Anime-Planet is a mix of a lot of things. It is a manga/anime database, forums, and even a streaming service at the same time. But I personally think they fell somewhat short of doing any of what they set out to do.
Anyway, back to the recommendation. Just like other websites on this list, there are things like “Recently Added Manga”, “Most Popular”, etc. You can sign up for more personalized recommendations.
Another similar feature to the previous entries is the title recommendation. On the official page of every manga title is a “Recommendation” tab. You’ll find quite a lot of titles there along with several user’s commentaries as to why both titles feel similar to one another.
And now we finally enter the realm of forums. And what better way to start than with the largest forum on the internet, Reddit. You can basically find anything that you need to know about Manga on Reddit.
From some basic guides, general information, discussion on specific titles, talks about the arts, and even sharing some tips on collecting manga.
And if you couldn’t find what you need in there, you can simply start a thread of your own. You can ask about manga on specific topics, manga of a certain length, or even advice on choosing the best version of certain manga.
Quora is a website that focuses on asking and answering questions. Sort of like a forum with an extra step. The main difference between Quora and Reddit is the answers itself.
On Reddit, just like any other forums, you’ll get answers ranging from just a few words to one or two paragraphs at most. On Quora, however, people would structure their answers like a damn article, complete with Subheadings, pictures, and even links.

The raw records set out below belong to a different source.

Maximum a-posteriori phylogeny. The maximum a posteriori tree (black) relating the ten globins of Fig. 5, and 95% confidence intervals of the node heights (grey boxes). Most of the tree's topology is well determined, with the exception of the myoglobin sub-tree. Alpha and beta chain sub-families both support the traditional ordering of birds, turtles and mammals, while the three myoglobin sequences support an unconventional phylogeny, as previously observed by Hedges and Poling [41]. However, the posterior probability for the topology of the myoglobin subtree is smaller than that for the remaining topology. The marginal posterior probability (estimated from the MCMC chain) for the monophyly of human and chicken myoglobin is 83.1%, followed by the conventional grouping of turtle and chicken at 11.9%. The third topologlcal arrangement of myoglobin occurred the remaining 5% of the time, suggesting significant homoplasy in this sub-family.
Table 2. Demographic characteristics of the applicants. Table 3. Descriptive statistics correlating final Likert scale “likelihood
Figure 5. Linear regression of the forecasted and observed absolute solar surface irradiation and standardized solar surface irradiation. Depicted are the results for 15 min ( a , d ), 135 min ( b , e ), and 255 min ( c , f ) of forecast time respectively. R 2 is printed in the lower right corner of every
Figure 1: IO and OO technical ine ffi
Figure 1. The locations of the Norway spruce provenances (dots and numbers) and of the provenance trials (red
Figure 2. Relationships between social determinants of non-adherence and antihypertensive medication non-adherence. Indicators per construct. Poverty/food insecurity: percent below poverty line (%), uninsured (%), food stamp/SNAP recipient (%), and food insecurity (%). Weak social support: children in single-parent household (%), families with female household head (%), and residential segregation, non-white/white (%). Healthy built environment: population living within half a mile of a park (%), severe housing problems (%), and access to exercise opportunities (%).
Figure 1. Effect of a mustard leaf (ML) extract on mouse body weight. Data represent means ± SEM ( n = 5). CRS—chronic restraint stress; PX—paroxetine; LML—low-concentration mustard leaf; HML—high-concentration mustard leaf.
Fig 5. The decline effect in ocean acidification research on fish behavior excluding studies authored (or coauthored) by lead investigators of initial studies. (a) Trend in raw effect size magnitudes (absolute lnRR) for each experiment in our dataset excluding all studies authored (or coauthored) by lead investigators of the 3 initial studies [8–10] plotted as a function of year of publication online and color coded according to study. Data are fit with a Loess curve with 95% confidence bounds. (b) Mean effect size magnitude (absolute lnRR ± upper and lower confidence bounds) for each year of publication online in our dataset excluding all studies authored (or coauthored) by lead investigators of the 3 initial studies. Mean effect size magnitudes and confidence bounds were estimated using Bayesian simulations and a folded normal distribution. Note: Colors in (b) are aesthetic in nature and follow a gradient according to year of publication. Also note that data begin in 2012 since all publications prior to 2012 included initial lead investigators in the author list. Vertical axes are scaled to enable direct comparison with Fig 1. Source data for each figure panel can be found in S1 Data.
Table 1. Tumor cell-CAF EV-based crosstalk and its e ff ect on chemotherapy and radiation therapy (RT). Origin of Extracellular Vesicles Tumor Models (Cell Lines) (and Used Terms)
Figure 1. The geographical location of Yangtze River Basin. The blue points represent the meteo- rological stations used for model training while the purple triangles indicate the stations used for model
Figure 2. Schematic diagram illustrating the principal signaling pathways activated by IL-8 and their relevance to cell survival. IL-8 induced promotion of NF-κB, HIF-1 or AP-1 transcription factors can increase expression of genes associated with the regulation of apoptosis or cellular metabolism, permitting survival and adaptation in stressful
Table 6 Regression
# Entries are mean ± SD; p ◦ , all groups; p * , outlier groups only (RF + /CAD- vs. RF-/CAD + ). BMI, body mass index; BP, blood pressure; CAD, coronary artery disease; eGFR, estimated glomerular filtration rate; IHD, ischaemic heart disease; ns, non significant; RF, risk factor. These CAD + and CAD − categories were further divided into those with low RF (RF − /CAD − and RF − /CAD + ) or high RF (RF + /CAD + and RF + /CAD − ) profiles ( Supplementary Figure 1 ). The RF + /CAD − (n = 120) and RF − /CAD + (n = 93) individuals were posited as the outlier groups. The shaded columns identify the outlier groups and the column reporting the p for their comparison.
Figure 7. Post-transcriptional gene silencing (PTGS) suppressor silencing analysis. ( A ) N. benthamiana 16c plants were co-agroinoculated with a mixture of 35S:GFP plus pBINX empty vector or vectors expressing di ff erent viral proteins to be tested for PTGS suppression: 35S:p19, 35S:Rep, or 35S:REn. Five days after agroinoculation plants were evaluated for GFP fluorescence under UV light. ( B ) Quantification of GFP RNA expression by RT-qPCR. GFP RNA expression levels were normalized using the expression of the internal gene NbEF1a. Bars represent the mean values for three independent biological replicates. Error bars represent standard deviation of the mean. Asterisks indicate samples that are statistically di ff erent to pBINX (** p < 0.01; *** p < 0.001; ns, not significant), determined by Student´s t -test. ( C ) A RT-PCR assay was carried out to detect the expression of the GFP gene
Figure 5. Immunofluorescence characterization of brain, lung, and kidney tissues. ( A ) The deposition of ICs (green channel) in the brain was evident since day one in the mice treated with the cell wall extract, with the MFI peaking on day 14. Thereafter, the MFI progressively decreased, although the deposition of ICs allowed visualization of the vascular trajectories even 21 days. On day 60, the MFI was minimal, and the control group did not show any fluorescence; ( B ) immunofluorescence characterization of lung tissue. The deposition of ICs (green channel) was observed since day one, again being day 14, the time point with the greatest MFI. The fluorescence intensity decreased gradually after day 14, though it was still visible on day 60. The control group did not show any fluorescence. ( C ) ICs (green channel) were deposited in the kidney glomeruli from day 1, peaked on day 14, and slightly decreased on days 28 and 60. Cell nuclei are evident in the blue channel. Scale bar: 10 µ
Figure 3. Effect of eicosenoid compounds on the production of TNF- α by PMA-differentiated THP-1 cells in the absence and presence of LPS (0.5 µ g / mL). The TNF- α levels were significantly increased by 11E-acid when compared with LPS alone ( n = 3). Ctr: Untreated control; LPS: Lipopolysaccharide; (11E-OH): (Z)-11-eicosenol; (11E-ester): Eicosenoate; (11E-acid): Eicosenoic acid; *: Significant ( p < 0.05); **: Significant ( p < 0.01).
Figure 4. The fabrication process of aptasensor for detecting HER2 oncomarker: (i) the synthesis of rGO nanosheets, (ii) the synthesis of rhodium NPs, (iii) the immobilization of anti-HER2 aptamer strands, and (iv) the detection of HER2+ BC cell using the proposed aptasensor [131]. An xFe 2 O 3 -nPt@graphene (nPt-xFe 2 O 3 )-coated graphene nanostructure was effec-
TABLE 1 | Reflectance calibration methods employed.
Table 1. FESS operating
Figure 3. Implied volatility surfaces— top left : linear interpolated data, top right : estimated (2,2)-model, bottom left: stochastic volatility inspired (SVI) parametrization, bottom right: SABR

More often than not, you’ll find that somebody else has asked what you want to know and there will be tons of answers and recommendations there. And just like Reddit, you can always ask new questions if you want.
BookWalker is a marketplace for digital manga and light novels. Sort of like Comixology but exclusive to manga. This is the official ebook store for the Japanese company called Kadokawa. From stand-alone titles to simultaneous chapter release, you can find them all in BookWalker.
In terms of recommendations, BookWalker will show you some upcoming titles, newly released manga, monthly manga ranking, and even award-winning manga titles. BookWalker is the perfect place to find recommendations on manga that people actually buy.
Time for some shameless plug. One of the central components of this website that you’re currently parked your attention on is manga recommendation. And there are several types of recommendations that you’d find here.
On every piece of review on Manga Digest, you will find three recommended manga that I think would serve as a great continuation to the one that you just read, such as on this review of Demon Slayer.
And if I think certain titles deserve to be explored even more, there will be a dedicated article that would expand those three titles into ten, such as this list on Akira.
Finally, there is the thematic manga recommendation. Some titles that I think you should check out based on certain topics or criteria, such as this list on one-volume seinen manga.
Finding manga recommendations could be a very arduous and time consuming thing to do. Because you might need to shift through one hundred trashes just to find one gem.
But you know what, I believe it is still a very worthy endeavor to take despite all of its hassle. Because that one out of a hundred manga will permanently sit in the library of your head as one of the greatest manga of all time.
So to all of you manga readers out there, happy treasure hunting!